Nous sommes en 1944, les troupes alliées ont repris la Normandie aux soldats du IIIe Reich et font route vers Paris. En tête de ce cortège libérateur se trouve le Président américain Eisenhower, battant l’asphalte au volant d’un véhicule qui rentre alors dans la légende, la Jeep Willys dont le nom commercial deviendra CJ puis Wrangler. Depuis, chaque nouveau modèle n’est pas jugé à l’aune de ce qu’il apporte en termes d’amélioration et de modernité, mais bien au regard de sa loyauté envers son illustre lignée. Difficile, alors, de se plier aux injonctions d’une époque qui a davantage les yeux rivés sur les taux de CO2 que sur les livres d’histoire. Pour continuer sa route, la Wrangler doit s’adapter et cela passe nécessairement par l’électrification de ses moteurs. Exit, donc, les blocs thermiques, place à l’hybridation rechargeable.
Révolution douce
La tentation a dû être grande, dans le bureau d’études de Jeep, de céder aux sirènes esthétiques de l’époque. Le succès du Renegade, qui s’est rapproché des SUV, a dû peser. Mais les défenseurs de l’orthodoxie ont tenu bon. Contrairement au Mercedes Classe G ou au Land Rover Defender, la Wrangler ne fait aucun compromis avec ses yeux ronds poussés en bord de pare-brise, sa calandre verticale, ses ailes avant dissociées du capot ou ses formes comme tracées au fil de plomb. Même d’un point de vue technique : le châssis demeure à l’échelle, la transmission intégrale enclenchable avec réduction et ressorts à lames.

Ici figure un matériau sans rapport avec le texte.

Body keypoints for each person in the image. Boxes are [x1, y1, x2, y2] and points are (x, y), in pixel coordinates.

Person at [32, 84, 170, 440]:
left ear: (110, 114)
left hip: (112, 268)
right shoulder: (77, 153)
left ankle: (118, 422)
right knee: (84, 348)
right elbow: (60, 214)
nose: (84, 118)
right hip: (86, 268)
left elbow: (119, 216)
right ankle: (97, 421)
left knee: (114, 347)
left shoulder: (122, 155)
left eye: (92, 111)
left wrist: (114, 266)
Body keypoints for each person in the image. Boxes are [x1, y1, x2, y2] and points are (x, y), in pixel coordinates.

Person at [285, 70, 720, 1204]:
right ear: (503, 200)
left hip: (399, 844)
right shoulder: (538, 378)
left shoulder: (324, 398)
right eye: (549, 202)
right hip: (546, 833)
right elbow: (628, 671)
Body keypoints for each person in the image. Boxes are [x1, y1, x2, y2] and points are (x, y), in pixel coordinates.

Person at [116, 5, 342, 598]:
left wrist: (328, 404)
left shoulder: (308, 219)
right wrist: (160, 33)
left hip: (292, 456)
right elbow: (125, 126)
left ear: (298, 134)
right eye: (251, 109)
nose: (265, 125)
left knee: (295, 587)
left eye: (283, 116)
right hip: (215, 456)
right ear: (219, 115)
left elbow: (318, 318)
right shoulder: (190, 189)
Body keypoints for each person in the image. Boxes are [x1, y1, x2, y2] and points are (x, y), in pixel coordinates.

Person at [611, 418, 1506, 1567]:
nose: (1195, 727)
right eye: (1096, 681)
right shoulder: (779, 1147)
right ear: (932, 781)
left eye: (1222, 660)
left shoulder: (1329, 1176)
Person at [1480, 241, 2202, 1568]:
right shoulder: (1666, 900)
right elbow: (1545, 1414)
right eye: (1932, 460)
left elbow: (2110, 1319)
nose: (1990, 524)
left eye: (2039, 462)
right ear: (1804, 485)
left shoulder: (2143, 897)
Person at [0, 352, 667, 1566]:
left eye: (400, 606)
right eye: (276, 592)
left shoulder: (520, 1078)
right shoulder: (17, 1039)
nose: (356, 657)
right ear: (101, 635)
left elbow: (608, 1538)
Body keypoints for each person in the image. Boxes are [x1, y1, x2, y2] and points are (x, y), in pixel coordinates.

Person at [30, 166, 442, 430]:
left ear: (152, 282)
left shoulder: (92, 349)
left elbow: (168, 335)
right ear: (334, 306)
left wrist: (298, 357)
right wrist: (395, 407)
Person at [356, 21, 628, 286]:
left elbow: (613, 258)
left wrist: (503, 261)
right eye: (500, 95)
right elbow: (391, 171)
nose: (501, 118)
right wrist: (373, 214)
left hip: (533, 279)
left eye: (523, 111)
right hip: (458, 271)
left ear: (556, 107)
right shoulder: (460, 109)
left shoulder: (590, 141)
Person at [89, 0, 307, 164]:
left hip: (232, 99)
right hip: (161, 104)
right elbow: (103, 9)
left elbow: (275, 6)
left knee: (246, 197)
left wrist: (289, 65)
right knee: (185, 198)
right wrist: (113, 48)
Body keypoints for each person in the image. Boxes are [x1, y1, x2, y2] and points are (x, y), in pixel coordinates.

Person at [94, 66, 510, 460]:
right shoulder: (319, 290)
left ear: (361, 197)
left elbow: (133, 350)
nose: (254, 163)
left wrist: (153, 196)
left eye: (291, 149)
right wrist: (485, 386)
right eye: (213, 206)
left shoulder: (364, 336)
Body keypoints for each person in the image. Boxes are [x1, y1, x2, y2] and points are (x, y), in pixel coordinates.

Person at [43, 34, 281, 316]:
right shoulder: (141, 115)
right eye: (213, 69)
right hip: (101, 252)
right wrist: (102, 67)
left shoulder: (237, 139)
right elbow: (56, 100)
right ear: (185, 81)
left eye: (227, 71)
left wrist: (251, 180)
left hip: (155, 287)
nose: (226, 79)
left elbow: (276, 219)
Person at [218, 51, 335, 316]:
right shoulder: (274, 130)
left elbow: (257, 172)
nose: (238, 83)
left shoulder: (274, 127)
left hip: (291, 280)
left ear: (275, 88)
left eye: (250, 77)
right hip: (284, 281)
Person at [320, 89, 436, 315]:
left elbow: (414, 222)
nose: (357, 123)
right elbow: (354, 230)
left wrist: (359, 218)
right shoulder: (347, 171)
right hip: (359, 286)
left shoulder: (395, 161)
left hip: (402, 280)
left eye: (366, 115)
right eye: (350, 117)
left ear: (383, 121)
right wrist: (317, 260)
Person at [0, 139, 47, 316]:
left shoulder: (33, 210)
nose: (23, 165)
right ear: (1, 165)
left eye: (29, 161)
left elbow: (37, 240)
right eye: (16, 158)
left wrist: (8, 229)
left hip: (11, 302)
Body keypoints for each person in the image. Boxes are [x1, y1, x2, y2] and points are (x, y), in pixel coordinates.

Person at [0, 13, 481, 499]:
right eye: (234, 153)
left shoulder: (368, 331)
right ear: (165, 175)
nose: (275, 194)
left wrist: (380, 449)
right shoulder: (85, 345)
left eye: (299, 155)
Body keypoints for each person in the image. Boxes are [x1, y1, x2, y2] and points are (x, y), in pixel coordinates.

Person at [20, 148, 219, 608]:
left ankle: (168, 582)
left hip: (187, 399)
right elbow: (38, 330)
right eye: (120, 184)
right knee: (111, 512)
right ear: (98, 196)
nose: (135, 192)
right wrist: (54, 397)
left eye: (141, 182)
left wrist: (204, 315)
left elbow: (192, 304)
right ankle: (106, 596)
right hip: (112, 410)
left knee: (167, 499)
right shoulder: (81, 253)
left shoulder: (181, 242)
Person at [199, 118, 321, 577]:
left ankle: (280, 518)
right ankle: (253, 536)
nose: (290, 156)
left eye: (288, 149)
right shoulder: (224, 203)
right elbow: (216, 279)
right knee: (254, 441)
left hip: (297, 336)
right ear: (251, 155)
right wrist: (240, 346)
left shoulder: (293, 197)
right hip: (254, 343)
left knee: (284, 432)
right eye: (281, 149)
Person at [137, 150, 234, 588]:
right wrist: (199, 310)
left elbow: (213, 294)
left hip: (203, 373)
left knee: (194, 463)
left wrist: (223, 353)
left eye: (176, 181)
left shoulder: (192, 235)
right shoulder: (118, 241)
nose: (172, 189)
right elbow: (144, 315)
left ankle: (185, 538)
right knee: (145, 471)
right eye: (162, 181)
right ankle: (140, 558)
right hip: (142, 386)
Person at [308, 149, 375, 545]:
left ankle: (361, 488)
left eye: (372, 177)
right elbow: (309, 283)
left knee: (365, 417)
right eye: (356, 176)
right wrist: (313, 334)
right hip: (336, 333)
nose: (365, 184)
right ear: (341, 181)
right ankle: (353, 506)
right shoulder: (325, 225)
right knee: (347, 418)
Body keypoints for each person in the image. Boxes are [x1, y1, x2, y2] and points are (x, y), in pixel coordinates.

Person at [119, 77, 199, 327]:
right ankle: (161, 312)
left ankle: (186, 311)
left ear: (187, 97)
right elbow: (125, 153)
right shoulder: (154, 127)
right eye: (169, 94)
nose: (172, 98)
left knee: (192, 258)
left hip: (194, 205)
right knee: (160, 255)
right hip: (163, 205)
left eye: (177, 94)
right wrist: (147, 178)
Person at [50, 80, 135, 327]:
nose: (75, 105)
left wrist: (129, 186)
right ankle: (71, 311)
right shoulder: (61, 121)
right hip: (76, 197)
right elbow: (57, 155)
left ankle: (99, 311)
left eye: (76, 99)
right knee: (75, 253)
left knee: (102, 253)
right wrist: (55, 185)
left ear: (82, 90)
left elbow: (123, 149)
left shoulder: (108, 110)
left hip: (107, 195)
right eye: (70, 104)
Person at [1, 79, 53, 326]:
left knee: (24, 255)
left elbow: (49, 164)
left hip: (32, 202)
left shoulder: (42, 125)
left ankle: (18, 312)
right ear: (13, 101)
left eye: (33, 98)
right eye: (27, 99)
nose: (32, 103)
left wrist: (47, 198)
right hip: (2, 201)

Certes, l’habitacle se fait plus accueillant avec un empattement élargi de 2 cm et l’équipement est proche de ce que proposent les SUV modernes. Mais le confort reste rustique : c’est brut, c’est rugueux, parfois à la limite du confortable, toujours dépaysant. Le Wrangler offre une expérience unique en son genre. Ses défauts font sa singularité. Cette intransigeance est toutefois incompatible avec la fiscalité environnementale actuelle. Le malus de 30 000 € frappait les versions thermiques, rendant impossible toute prétention commerciale. Le catalogue se réduit donc naturellement à la seule version hybride rechargeable.
Formule gagnante
Sous le capot, c’est le 2 l essence turbo de 272 ch qui officie, associé à un bloc électrique de 145 ch intégré à la boîte de vitesses et à un autre moteur de 61 ch qui sert de générateur. Ce dernier permet de boucler environ 50 km en tout électrique et de profiter de la pleine nature dans un silence absolu. En ville, l’agrément de l’électrique fait vite oublier l’entorse faite à l’histoire. Le gabarit imposant donnera toutefois rapidement envie de fuir les centres-villes surchargés pour battre la campagne. Le temps de gagner les sentiers de traverse, on sera surpris par le dynamisme routier de la Wrangler et on se rappellera que l’ensemble est tout de même porté par 380 ch et 637 Nm de couple, offrant des performances proches d’une berline compacte sportive. C’est hors piste que la Jeep montre une nouvelle fois toute sa classe de franchisseuse hors pair. Le passage à l’hybride n’altère en rien ses capacités exceptionnelles… qu’elle ne brade pas ! Le ticket d’entrée est à 68 200 € ! Le prix d’une légende qui se met dans l’air du temps.